Poursuivons. Chantal Akerman est déjà à New York en 1977. Tandis que sa caméra épouse l’architecture de la grande pomme, saisit les déplacements dans la mégapole, on l’entend lire, statique, les lettres languissantes de sa mère à Bruxelles. Aurore Clément interprète son double, complexe, dans Les rendez-vous d’Anna. Il y est question de solitude, de rencontres, d’Allemagne, de quais, de trains, de dialogues presque lus, artificiels, on peut y déceler des tableaux de Paul Delvaux et la présence, encore, de sa mère, survivante de la Shoah. L’Homme à la valise, une commande pour la télévision, est un combat intime pour préserver son espace envahi. Sur-joué, le film n’est pas dénué d’humour. Golden Eighties est une comédie musicale aux tons acidulés, il souligne le poids des conventions, de la famille, sa chaleur. Tout le monde attend de vivre sa vie, espère, se résigne. Les affres de l’amour et de la fidélité y sont chantées. Charles Denner, Delphine Seyrig et Lio, notamment, y sont touchants. D’Est est une longue fresque sans mots qui en dit beaucoup. Enfin La Captive est une adaptation bouleversante et esthétique où l’intensité dramatique est portée à son comble.
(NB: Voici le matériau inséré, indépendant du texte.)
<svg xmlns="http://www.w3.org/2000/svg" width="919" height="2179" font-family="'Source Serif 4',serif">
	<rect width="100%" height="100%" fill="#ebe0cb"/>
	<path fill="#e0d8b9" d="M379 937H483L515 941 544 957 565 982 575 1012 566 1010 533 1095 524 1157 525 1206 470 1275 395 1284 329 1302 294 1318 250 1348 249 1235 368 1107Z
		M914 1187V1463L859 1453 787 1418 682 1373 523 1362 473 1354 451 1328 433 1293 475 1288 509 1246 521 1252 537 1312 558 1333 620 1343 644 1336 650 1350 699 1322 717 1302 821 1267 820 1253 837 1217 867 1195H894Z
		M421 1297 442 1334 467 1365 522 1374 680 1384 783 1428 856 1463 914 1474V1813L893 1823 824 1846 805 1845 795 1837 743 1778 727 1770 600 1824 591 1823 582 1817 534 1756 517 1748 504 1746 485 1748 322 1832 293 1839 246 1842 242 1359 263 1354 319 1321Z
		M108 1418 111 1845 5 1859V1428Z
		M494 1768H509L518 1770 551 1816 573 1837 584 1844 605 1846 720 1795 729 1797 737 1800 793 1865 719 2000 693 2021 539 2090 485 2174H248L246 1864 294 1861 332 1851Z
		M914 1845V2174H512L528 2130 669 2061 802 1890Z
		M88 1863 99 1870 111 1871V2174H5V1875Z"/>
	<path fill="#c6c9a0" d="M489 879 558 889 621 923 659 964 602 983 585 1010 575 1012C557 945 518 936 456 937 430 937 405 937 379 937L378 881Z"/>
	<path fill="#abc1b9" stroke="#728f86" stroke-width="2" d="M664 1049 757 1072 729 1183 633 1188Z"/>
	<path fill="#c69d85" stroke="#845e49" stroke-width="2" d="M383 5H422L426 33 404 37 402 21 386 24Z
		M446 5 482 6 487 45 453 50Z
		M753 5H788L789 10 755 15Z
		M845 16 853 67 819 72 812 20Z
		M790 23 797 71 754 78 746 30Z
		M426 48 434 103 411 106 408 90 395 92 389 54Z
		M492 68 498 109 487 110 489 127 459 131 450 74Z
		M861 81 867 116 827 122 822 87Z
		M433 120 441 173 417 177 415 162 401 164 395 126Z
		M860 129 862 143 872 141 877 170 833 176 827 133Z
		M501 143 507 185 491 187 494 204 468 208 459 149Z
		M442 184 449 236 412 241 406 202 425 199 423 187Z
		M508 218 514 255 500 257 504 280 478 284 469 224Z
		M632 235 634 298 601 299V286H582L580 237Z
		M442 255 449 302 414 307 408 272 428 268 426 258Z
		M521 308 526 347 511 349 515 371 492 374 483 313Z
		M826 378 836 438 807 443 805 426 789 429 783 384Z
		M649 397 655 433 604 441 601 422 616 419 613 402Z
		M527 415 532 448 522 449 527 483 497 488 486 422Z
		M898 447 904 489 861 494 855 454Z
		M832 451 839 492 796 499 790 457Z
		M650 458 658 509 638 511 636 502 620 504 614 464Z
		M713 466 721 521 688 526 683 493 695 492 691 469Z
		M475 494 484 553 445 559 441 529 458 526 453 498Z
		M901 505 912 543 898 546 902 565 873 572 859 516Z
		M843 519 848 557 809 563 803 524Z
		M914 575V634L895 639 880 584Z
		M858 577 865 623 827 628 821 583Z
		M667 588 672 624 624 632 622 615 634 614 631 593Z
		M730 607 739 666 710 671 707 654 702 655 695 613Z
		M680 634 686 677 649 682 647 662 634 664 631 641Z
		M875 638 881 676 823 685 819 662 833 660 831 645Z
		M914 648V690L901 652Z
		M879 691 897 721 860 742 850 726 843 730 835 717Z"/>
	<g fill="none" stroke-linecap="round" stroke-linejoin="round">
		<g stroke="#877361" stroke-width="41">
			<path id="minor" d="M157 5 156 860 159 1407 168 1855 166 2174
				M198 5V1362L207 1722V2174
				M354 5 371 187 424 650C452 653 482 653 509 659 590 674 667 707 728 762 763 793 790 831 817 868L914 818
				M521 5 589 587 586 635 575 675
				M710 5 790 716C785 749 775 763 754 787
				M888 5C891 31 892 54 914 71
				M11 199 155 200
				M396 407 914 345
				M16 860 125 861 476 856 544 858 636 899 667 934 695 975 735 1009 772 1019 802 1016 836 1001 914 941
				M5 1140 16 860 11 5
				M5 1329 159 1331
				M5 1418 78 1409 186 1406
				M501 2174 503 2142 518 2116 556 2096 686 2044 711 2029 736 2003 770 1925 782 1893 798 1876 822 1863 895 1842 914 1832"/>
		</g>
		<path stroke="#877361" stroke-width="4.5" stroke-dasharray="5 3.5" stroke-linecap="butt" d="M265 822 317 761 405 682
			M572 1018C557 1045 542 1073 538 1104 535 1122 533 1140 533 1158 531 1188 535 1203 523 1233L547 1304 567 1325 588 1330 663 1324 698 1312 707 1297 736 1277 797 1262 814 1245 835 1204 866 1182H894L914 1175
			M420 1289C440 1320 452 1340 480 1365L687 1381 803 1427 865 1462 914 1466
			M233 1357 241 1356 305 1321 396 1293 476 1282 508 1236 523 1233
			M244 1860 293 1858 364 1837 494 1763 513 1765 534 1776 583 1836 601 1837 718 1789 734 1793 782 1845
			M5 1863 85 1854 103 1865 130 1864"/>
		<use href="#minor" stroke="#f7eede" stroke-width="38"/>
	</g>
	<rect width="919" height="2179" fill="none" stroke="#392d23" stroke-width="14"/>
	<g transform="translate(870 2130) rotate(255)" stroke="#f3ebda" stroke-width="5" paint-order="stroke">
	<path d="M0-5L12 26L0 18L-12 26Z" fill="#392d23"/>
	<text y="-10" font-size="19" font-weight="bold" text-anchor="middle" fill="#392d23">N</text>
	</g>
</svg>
Alors ? Osez entrer dans les mondes singuliers de Chantal Akerman, percevez la texture de ses images, traversez ses zones d’ombres et obscurités travaillées, admirez sa rigueur de l’image, du son, du temps, contemplez ses quasi photos d’art, voyez ses tableaux créés ou reconstitués, ses éclairages, ses palettes de couleurs, ses vents et ses grisailles, ses patines intimes, entendez les silences, accueillez ses thèmes ou les vrombissements assourdissants qui s’étendent comme un acouphène mental, notez tous ces trains, ces rails, écoutez ces mots écrits ressuscités par la lecture, suivez ses perspectives et lignes de fuite intimes et artistiques.

++++

INFOS :

Jusqu’au 15 mars 2021.

Films disponibles à la location aux tarifs habituels (2,99 € en SD et 3,99 € en Haute Définition pour grands écrans).